#### [Task objective]
A single number is required: how many lines in the entries hold the word "back".

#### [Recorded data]
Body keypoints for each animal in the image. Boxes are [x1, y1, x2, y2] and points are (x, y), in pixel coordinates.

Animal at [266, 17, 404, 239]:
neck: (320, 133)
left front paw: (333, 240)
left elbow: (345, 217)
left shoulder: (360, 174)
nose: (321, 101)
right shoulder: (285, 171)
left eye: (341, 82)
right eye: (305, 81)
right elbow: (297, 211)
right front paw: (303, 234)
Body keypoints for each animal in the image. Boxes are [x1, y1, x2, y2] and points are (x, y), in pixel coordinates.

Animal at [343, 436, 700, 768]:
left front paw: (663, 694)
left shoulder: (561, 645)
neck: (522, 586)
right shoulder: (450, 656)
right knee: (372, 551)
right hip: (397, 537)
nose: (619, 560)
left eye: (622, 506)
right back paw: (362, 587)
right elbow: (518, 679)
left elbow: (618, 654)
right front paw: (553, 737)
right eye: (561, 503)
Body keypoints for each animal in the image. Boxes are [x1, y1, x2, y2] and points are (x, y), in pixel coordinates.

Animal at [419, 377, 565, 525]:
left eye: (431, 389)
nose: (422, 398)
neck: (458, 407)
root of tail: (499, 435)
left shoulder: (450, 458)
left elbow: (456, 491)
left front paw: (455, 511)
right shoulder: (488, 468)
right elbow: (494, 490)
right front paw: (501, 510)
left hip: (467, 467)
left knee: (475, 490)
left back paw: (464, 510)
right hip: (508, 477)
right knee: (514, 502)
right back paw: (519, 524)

---

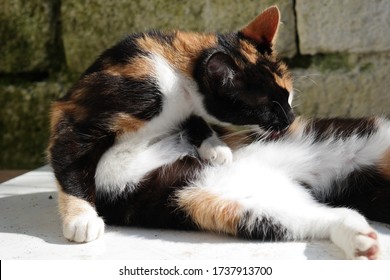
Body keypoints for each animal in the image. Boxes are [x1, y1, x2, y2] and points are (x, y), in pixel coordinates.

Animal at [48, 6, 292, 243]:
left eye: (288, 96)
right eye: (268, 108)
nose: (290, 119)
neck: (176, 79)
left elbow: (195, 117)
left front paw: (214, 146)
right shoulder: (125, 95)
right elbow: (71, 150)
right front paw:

==

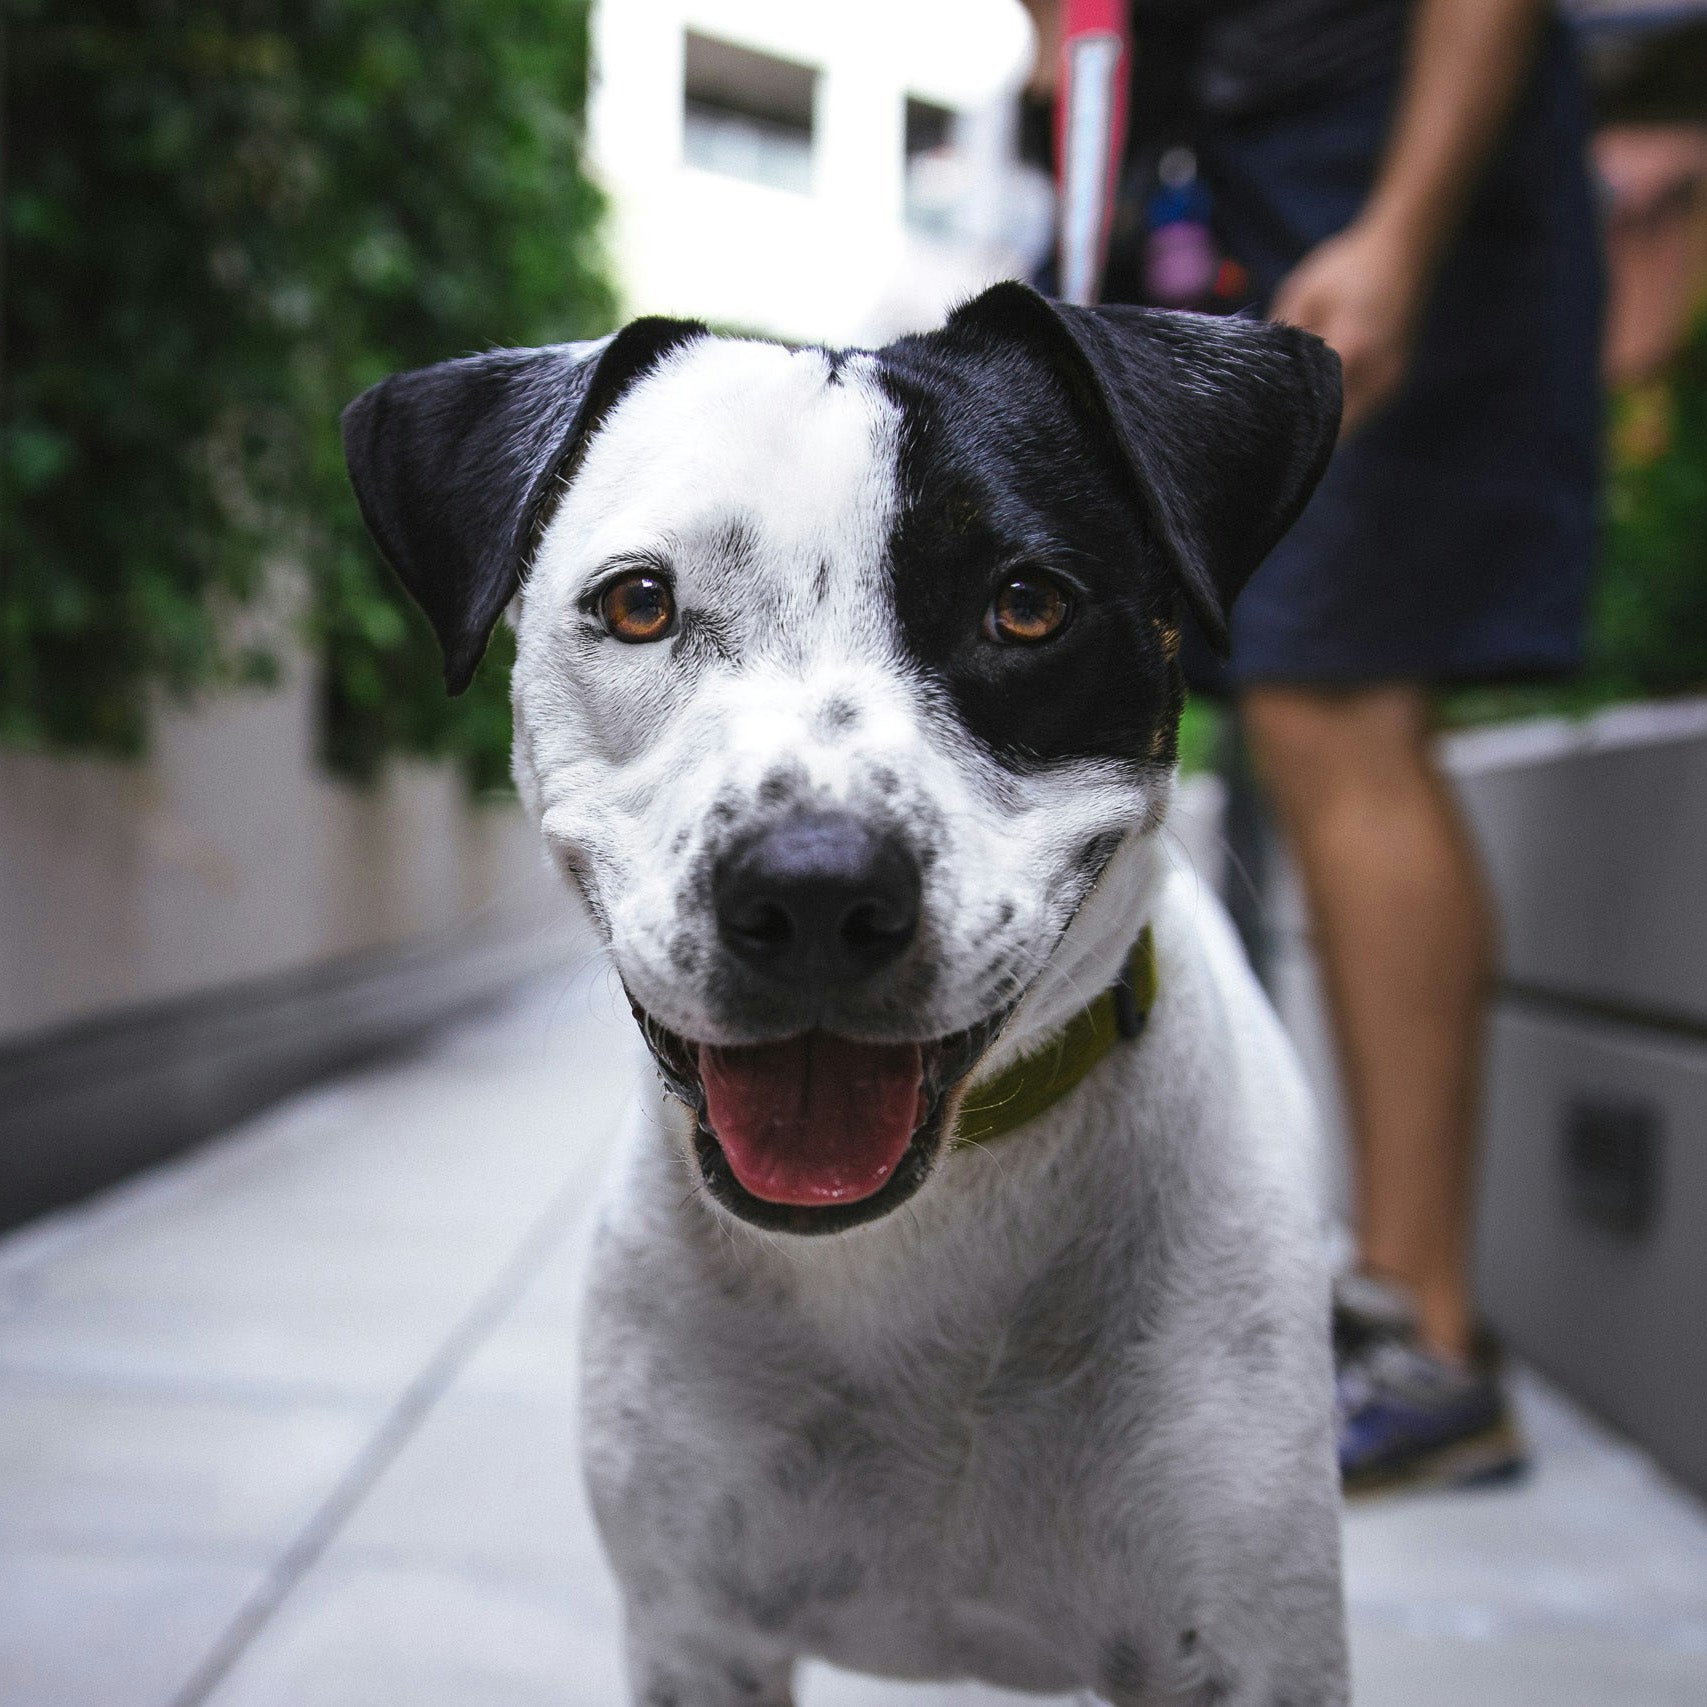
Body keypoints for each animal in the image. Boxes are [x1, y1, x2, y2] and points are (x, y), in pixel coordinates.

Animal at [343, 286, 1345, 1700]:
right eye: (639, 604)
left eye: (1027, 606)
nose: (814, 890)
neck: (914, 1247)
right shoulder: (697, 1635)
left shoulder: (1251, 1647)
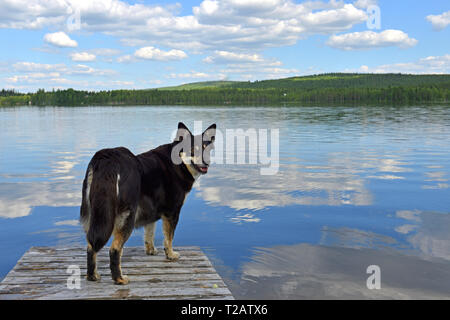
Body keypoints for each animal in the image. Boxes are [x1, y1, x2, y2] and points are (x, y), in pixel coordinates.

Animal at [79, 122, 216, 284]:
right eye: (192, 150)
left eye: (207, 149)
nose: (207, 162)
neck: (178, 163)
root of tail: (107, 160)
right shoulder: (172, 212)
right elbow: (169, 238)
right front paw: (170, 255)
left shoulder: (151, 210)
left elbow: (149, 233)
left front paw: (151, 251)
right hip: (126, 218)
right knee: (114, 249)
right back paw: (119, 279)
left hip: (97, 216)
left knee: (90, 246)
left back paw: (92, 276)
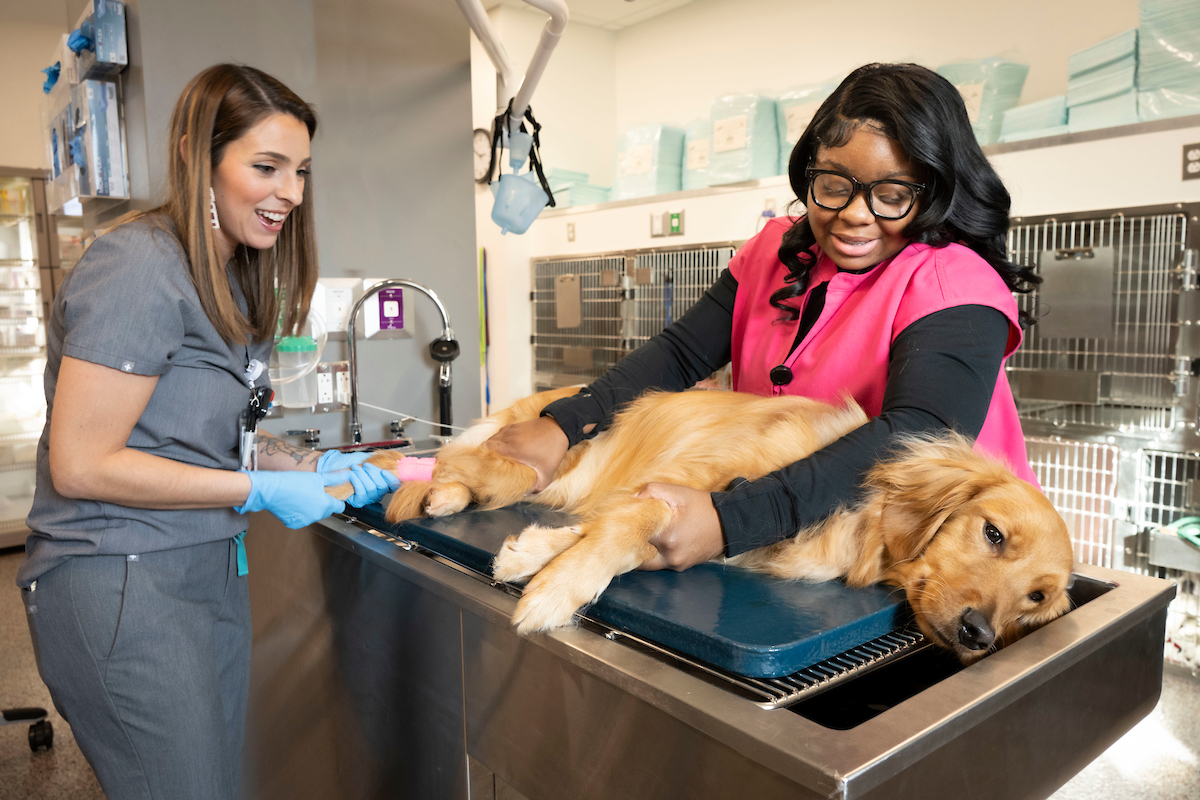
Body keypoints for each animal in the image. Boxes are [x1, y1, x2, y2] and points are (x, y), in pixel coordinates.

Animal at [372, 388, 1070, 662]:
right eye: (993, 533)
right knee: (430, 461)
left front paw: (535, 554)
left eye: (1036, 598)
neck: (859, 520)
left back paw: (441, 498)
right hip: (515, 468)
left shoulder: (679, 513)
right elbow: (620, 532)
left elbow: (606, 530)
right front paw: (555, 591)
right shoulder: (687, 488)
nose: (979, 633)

#### [Exercise output]
6